With that in mind, we look at Christ’s instructions to his disciples that put them on the very same path Jesus is on, and he invites us onto that path as well.
1. Deny yourself. Make that personal commitment that while we are doing our level best to understand the world around us and make the very best decisions we can day by day, we do so under the mantle of putting Christ first, ahead of ourselves.
2. Take up your cross. Whatever the burdens are of following Christ we will bear them and bear any difficult consequences for His sake. The example of the early church and all the suffering they endured.
3. Follow Jesus. Put his will ahead of our own. This requires constant discernment and perseverance.
With that in mind, these exhortations by Paul come into sharp focus as the basis for how we are to live according to Christ’s will and example.
Pure love is God’s love, so the extent to which we are truly following Jesus will shape how genuine our love of people actually is.
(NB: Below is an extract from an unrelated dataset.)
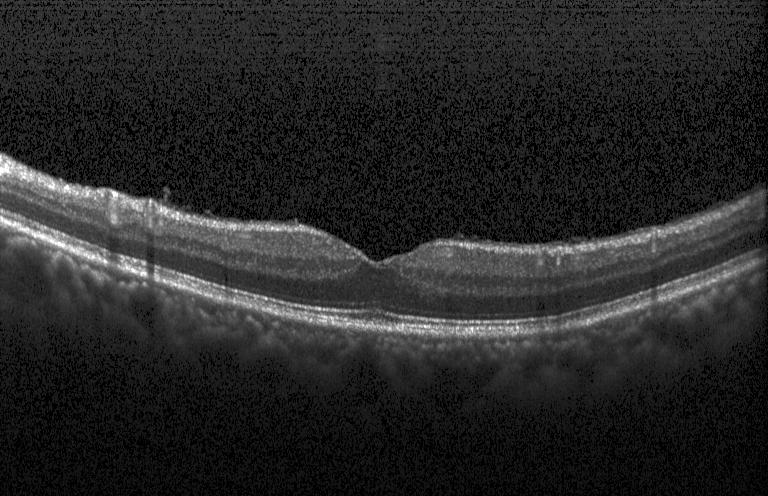

OCT scan showing no evidence of choroidal neovascularization, diabetic macular edema, or drusen.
We will hold on to what is good and hate, discard, what is evil.
Do you see the trap here? We would be most tempted to take this list from Paul and make it into our own pet project. Then, like our other projects, we would want to have ownership of it, a tool to be put into our bag to help us be good people to make our lives better.
Let’s go back to the jelly. I’m certain my parents would have preferred that I would have told them about my little accident and let them deal with it or show me how to deal with it. But ultimately their goal was to raise me up to make my own decisions. So the correction was not to give me another item on my do and don’t do list. It was to help me gain some wisdom so that I could handle things as an adult.
We get in alignment with Jesus and we learn what life, true life, looks like. Jesus showed us what this looked like all the way to the cross. Paul gives us these markers of the Godly life as signposts pointing to Jesus.
Keeping our eyes on Christ gives us that homing beacon which enables us to persevere in grace despite all the provocations life offers.